Here’s a little from the WaPo regarding Super Committee failure:

“If the supercommittee fails, I think there will be a stark realization by every member of the U.S. Senate that we’re at the end of the year and these complex challenges have not been dealt with,” Sessions said. “It’s likely to be a really difficult period.”

The policy battle comes as the parties are gearing up for a high-stakes election season dominated by economic concerns, with both the White House and Congress in play. The political pressure that has helped keep the 12-member supercommittee from compromising on hot-button issues such as taxes is sure to grow more intense.

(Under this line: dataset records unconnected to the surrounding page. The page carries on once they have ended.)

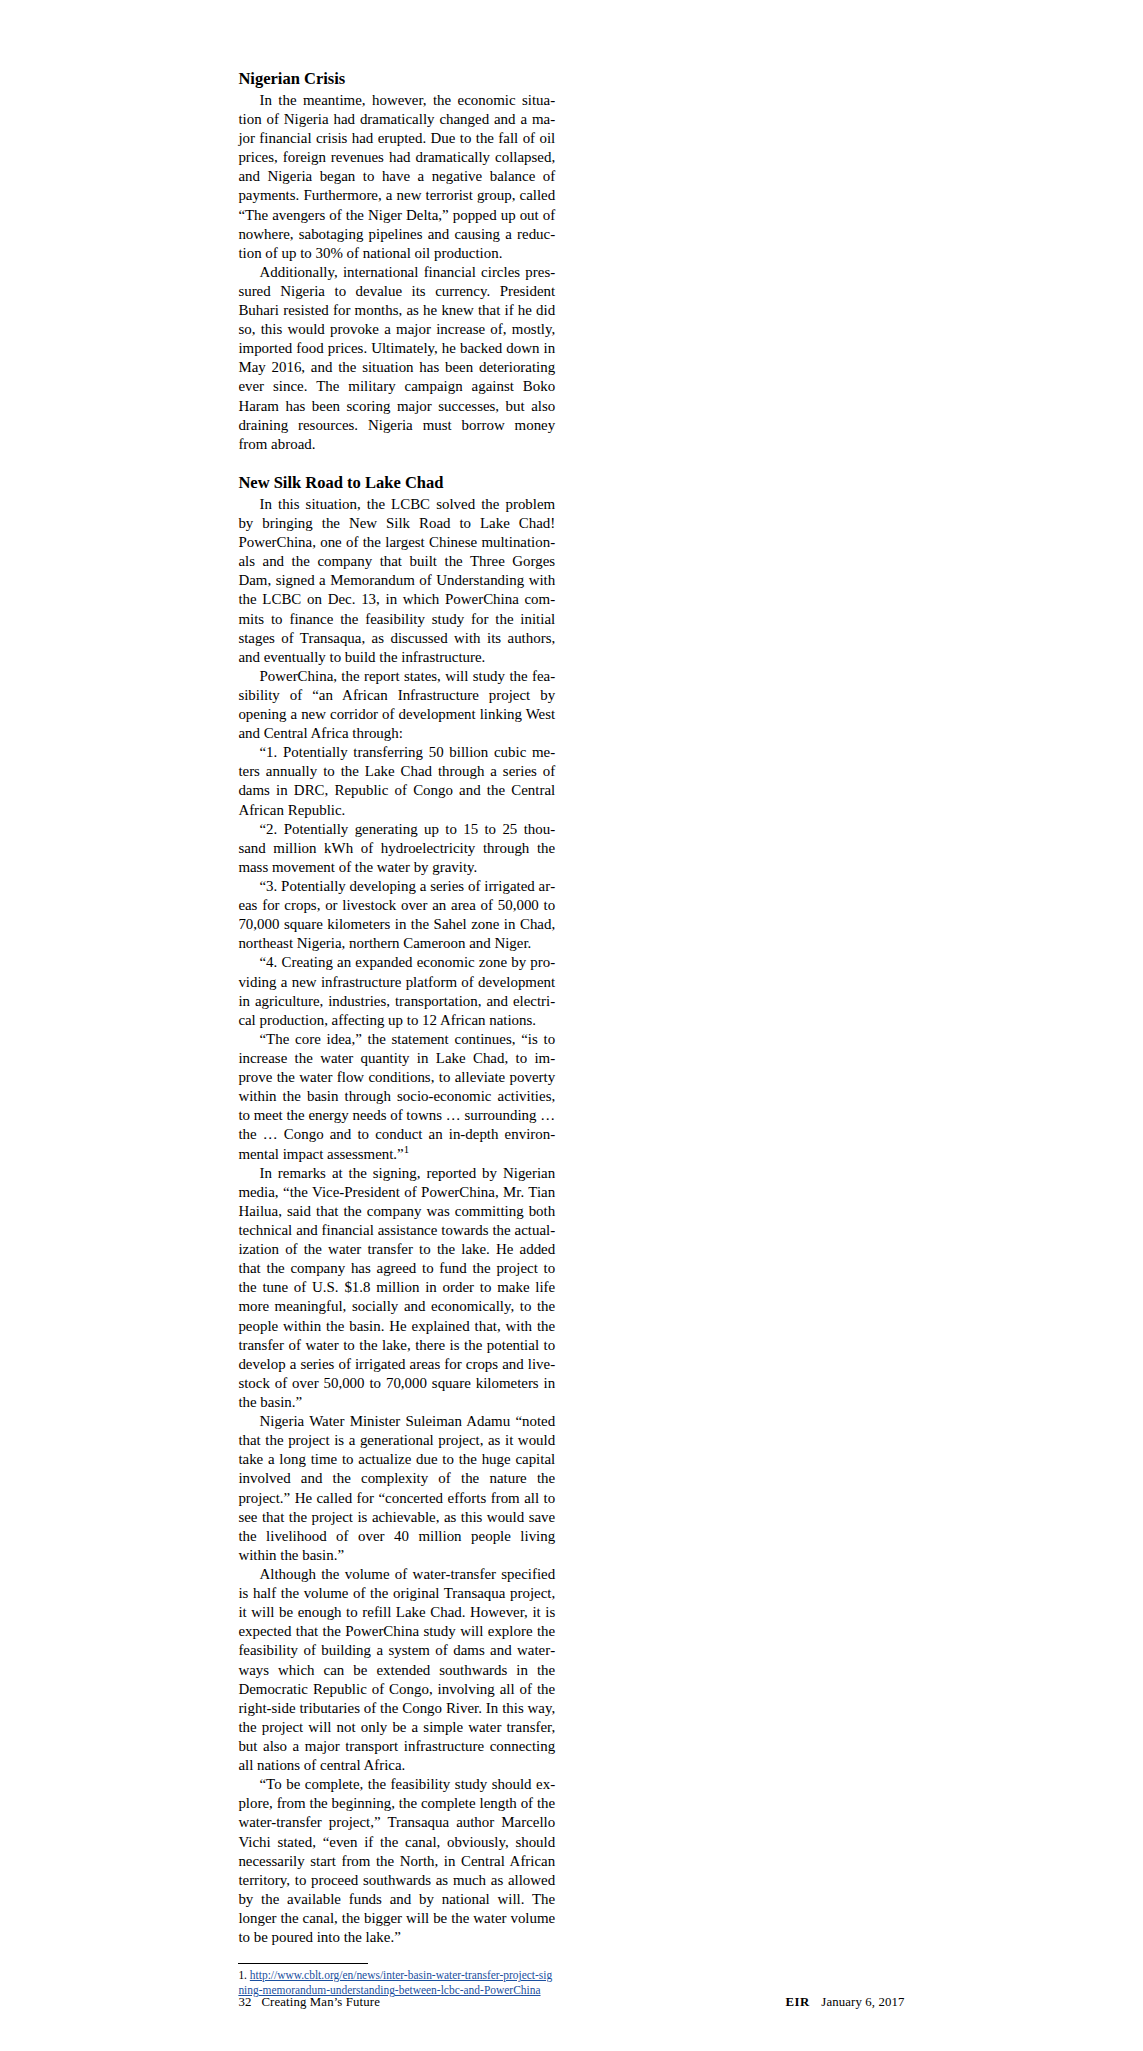Nigerian Crisis
In the meantime, however, the economic situation of Nigeria had dramatically changed and a major financial crisis had erupted. Due to the fall of oil prices, foreign revenues had dramatically collapsed, and Nigeria began to have a negative balance of payments. Furthermore, a new terrorist group, called “The avengers of the Niger Delta,” popped up out of nowhere, sabotaging pipelines and causing a reduction of up to 30% of national oil production.
Additionally, international financial circles pressured Nigeria to devalue its currency. President Buhari resisted for months, as he knew that if he did so, this would provoke a major increase of, mostly, imported food prices. Ultimately, he backed down in May 2016, and the situation has been deteriorating ever since. The military campaign against Boko Haram has been scoring major successes, but also draining resources. Nigeria must borrow money from abroad.
New Silk Road to Lake Chad
In this situation, the LCBC solved the problem by bringing the New Silk Road to Lake Chad! PowerChina, one of the largest Chinese multinationals and the company that built the Three Gorges Dam, signed a Memorandum of Understanding with the LCBC on Dec. 13, in which PowerChina commits to finance the feasibility study for the initial stages of Transaqua, as discussed with its authors, and eventually to build the infrastructure.
PowerChina, the report states, will study the feasibility of “an African Infrastructure project by opening a new corridor of development linking West and Central Africa through:
“1. Potentially transferring 50 billion cubic meters annually to the Lake Chad through a series of dams in DRC, Republic of Congo and the Central African Republic.
“2. Potentially generating up to 15 to 25 thousand million kWh of hydroelectricity through the mass movement of the water by gravity.
“3. Potentially developing a series of irrigated areas for crops, or livestock over an area of 50,000 to 70,000 square kilometers in the Sahel zone in Chad, northeast Nigeria, northern Cameroon and Niger.
“4. Creating an expanded economic zone by providing a new infrastructure platform of development in agriculture, industries, transportation, and electrical production, affecting up to 12 African nations.
“The core idea,” the statement continues, “is to increase the water quantity in Lake Chad, to improve the water flow conditions, to alleviate poverty within the basin through socio-economic activities, to meet the energy needs of towns … surrounding … the … Congo and to conduct an in-depth environmental impact assessment.”1
In remarks at the signing, reported by Nigerian media, “the Vice-President of PowerChina, Mr. Tian Hailua, said that the company was committing both technical and financial assistance towards the actualization of the water transfer to the lake. He added that the company has agreed to fund the project to the tune of U.S. $1.8 million in order to make life more meaningful, socially and economically, to the people within the basin. He explained that, with the transfer of water to the lake, there is the potential to develop a series of irrigated areas for crops and livestock of over 50,000 to 70,000 square kilometers in the basin.”
Nigeria Water Minister Suleiman Adamu “noted that the project is a generational project, as it would take a long time to actualize due to the huge capital involved and the complexity of the nature the project.” He called for “concerted efforts from all to see that the project is achievable, as this would save the livelihood of over 40 million people living within the basin.”
Although the volume of water-transfer specified is half the volume of the original Transaqua project, it will be enough to refill Lake Chad. However, it is expected that the PowerChina study will explore the feasibility of building a system of dams and waterways which can be extended southwards in the Democratic Republic of Congo, involving all of the right-side tributaries of the Congo River. In this way, the project will not only be a simple water transfer, but also a major transport infrastructure connecting all nations of central Africa.
“To be complete, the feasibility study should explore, from the beginning, the complete length of the water-transfer project,” Transaqua author Marcello Vichi stated, “even if the canal, obviously, should necessarily start from the North, in Central African territory, to proceed southwards as much as allowed by the available funds and by national will. The longer the canal, the bigger will be the water volume to be poured into the lake.”
1. http://www.cblt.org/en/news/inter-basin-water-transfer-project-signing-memorandum-understanding-between-lcbc-and-PowerChina
32 Creating Man’s Future
EIRJanuary 6, 2017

If the supercommittee does not finish on time, it would lose special procedural powers to push a tax-and-spending plan through a bitterly divided House and Senate, leaving congressional leaders without an easy path to compromise on the expiring provisions — and a potentially nasty holiday-season fight on their hands.
“We don’t have the answers,” Sen. Richard J. Durbin (Ill.), the No. 2 Democrat in the Senate, conceded recently as it became evident that the panel’s effort had stalled. “The supercommittee was put in place” to develop “a strategy to take us through the election” by resolving the toughest outstanding budget problems, he said. “If they don’t succeed, then we have to address these issues.”

David Dayen suggests burial for the super committee.

This does raise a set of key issues going forward as we reach the end of the year, however. The Super Committee is a dead letter. They are exceedingly likely not to recommend anything at all. Jon Kyl talked about the committee in the past tense on the morning shows today. It’s all over except for the finger-pointing, which will be as meaningless as it is intense.

But there are all these loose ends out there, and all of them would actually increase the deficit, just to show you what a joke fiscal responsibility has always been. First, there are the aforementioned payroll tax cut and unemployment benefits extension. Those expire at the end of the year. So do two other notable measures: the patch that avoids a cut to Medicare reimbursement for providers by over 20%, colloquially known as the “doc fix,” and the adjustment to the alternative minimum tax that helps the upper middle class avoid the additional levy. Then there are a host of other expiring tax breaks, many for businesses, that usually get lumped in and called “tax extenders.” The thumbnail cost for extending every single one of the above-mentioned items is $300 billion. By the same token, that’s the amount you would take out of the economy if you failed to extend any of these measures. And that would, as noted above, be a significant fiscal drag on the economy.